Louis XVI, sans faire grand cas de lui, montrait quelque faiblesse envers cet enfant étourdi et lui passait mainte incartade. Cette indulgence eût été sans danger, si elle n’avait facilité l’intimité fâcheuse de la Reine avec son beau-frère. Sans doute celle-ci, aux heures de réflexion, le jugeait-elle à sa valeur.
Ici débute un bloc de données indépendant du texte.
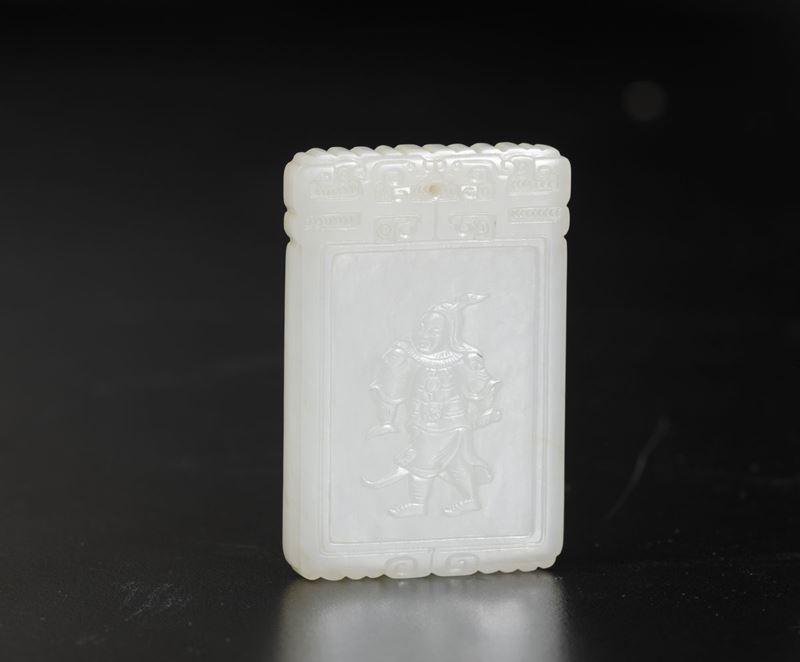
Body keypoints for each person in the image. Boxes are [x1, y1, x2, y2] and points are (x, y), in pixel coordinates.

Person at [362, 294, 502, 517]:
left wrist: (487, 410)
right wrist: (387, 418)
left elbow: (481, 387)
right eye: (422, 328)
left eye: (434, 331)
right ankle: (470, 499)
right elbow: (393, 387)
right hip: (421, 420)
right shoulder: (409, 354)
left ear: (448, 334)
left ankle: (417, 504)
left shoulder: (462, 358)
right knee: (456, 465)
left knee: (422, 464)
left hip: (451, 422)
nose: (425, 335)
Après un séjour avec lui : « Je suis convaincue, confiait-elle à sa mère[2], que, si j’avais à choisir un mari entre les trois frères, je préférerais encore celui que le ciel m’a donné. » Elle s’amusait pourtant de ses propos hardis, de ses folles équipées et de ses façons cavalières, tolérait de sa part de choquantes familiarités[3]. Les jours de désœuvrement et d’ennui, nous le verrons entraîner sa belle-sœur à toutes les imprudences, à toutes les inconséquences de conduite, où Marie-Antoinette laissera de sa réputation. C’est encore lui, dans les crises politiques, qui abusera de son crédit pour engager plus d’une fois la souveraine en de déplorables démarches, au détriment de sa dignité personnelle et de l’intérêt du royaume, inaugurant ainsi dès lors ce rôle d’inconscient destructeur, de fossoyeur joyeux, que, sûr de soi et le sourire aux lèvres, il poursuivra pendant tout le cours de sa vie.

C’est au milieu des tiraillemens de ces différens personnages, qui tous, à des degrés divers, avaient ou se croyaient des droits à sa confiance et à son affection, qu’un jeune roi de vingt ans allait avoir à se débattre, pour manœuvrer parmi d’innombrables écueils, et arracher le char embourbé de l’État des fondrières où s’enlizait la fortune du royaume de France.

  1. Lettre de Mercy-Argenteau à l’Impératrice, du 28 septembre 1774.
  2. Lettre du 15 décembre 1775.
  3. Mémoires inédits du comte de Saint-Priest. Passim.